Na ongeveer een kwartier met Angel door de bergen heen gereden te zijn besloot Alysia dat het tijd werd om naar de Dwergen terug te gaan, toen ze terug reed zag ze nog vele bergen waar heldere watervallen vanaf stroomde en een klein, open grasveldje waar bloemen in alle kleuren in stonden. Toen Alysia bij de Dwergen aankwam waren er al een paar Dwergen wakker geworden en die staarde haar maar een beetje aan, héél ongemakkelijk. Alysia begon honger te krijgen en besloot te gaan jagen, ze ging weer naar het groene veldje omdat ze daar al veel dieren had zien rondlopen, vooral herten en wilde zwijnen, grotere dieren dan bij haar stam tenminste. Na vijf minuten op Angel galopperen was ze aangekomen bij het grasveldje, ze zette Angel een eindje verderop vast aan een soort ronde steen en ging zonder enig geluid in het hoge gras liggen, vijf minuten lang lag ze daar doodstil in het gras tot er plotseling een hert aan kwam rennen, het was een pracht beest en had een groot gewei, Alysia had maar één enkel konijntje doodgeschoten en kon het niet over haar hart krijgen om nog een dier dood te schieten, zeker niet zo'n mooi hert, het had nog een heel leven voor zich, ze kon het gewoon niet. Na twee minuten naar het hert gestaard te hebben besloot Alysia het toch te doen, ze legde een pijl op haar boog en trok de pijl naar achteren en liet los, je hoorde een harde klap en daarna; doodse stilte...

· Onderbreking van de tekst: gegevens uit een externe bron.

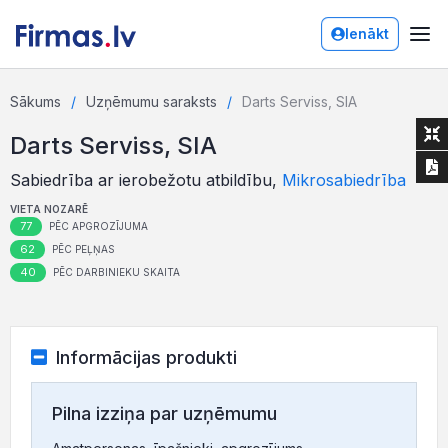
Ienākt
Sākums
Uzņēmumu saraksts
Darts Serviss, SIA
Darts Serviss, SIA
Sabiedrība ar ierobežotu atbildību,
Mikrosabiedrība
VIETA NOZARĒ
77
PĒC APGROZĪJUMA
62
PĒC PEĻŅAS
40
PĒC DARBINIEKU SKAITA
Informācijas produkti
Pilna izziņa par uzņēmumu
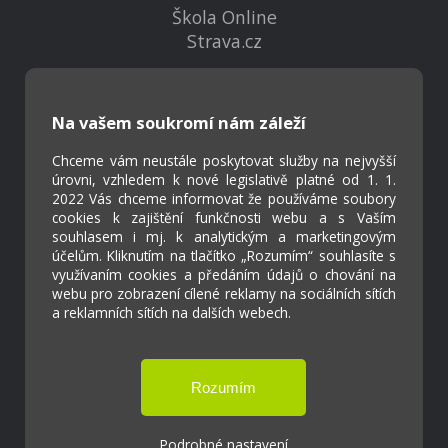
Škola Online
Strava.cz
Kontakty
Na vašem soukromí nám záleží
Projekty
Virtuální prohlídka
Chceme vám neustále poskytovat služby na nejvyšší
úrovni, vzhledem k nové legislativě platné od 1. 1.
2022 Vás chceme informovat že používáme soubory
Cookies
cookies k zajištění funkčnosti webu a s Vaším
souhlasem i mj. k analytickým a marketingovým
Přístupnost
účelům. Kliknutím na tlačítko „Rozumím“ souhlasíte s
Přihlášení
využívaním cookies a předáním údajů o chování na
webu pro zobrazení cílené reklamy na sociálních sítích
a reklamních sítích na dalších webech.
Základní škola a Mateřská škola Ostrožská
Lhota
Podrobné nastavení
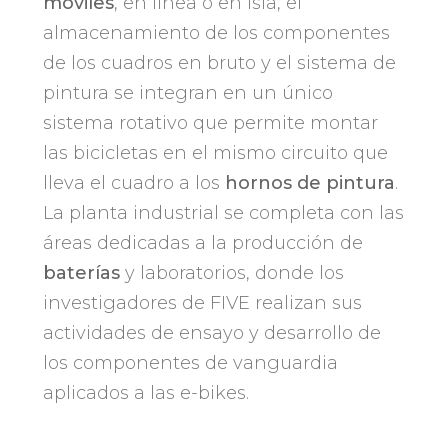
móviles
, en línea o en isla, el
almacenamiento de los componentes
de los cuadros en bruto y el sistema de
pintura se integran en un único
sistema rotativo que permite montar
las bicicletas en el mismo circuito que
lleva el cuadro a los
hornos de pintura
.
La planta industrial se completa con las
áreas dedicadas a la producción de
baterías
y laboratorios, donde los
investigadores de FIVE realizan sus
actividades de ensayo y desarrollo de
los componentes de vanguardia
aplicados a las e-bikes.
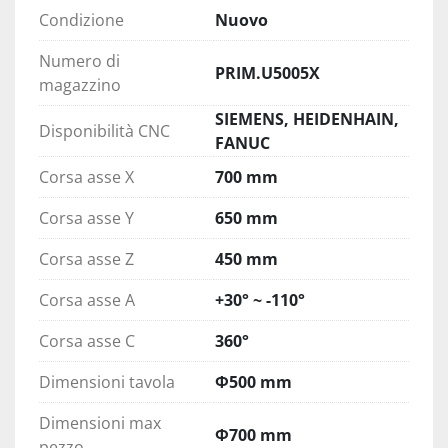
Condizione
Nuovo
Numero di
PRIM.U5005X
magazzino
SIEMENS, HEIDENHAIN,
Disponibilità CNC
FANUC
Corsa asse X
700 mm
Corsa asse Y
650 mm
Corsa asse Z
450 mm
Corsa asse A
+30° ~ -110°
Corsa asse C
360°
Dimensioni tavola
Φ500 mm
Dimensioni max
Φ700 mm
pezzo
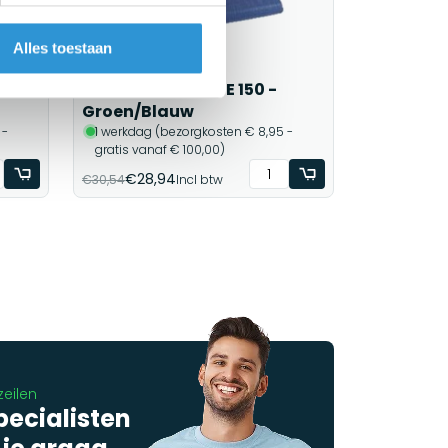
Alles toestaan
Afdekzeil 4x8m PE 150 -
Groen/Blauw
 -
1 werkdag (bezorgkosten € 8,95 -
gratis vanaf € 100,00)
€28,94
€30,54
Incl btw
zeilen
pecialisten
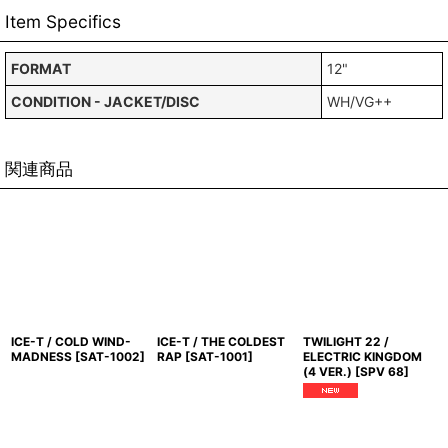
Item Specifics
FORMAT
12"
CONDITION - JACKET/DISC
WH/VG++
関連商品
ICE-T / COLD WIND-
ICE-T / THE COLDEST
TWILIGHT 22 /
MADNESS
[
SAT-1002
]
RAP
[
SAT-1001
]
ELECTRIC KINGDOM
(4 VER.)
[
SPV 68
]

![](https://img.wattpad.com/cover/28810834-288-k239759.jpg)
JE LEEST
Elfs and Dwarfs
FantasyEen geheimzinnig meisje sprong lenig van boom naar boom, als je langs liep zag je door de bomen heen rode flitsen van haar haar, maar nog niemand had haar ooit ontdekt. al tien jaar lang leefde ze op het eten wat ze gevangen had, soms at ze dagen ni...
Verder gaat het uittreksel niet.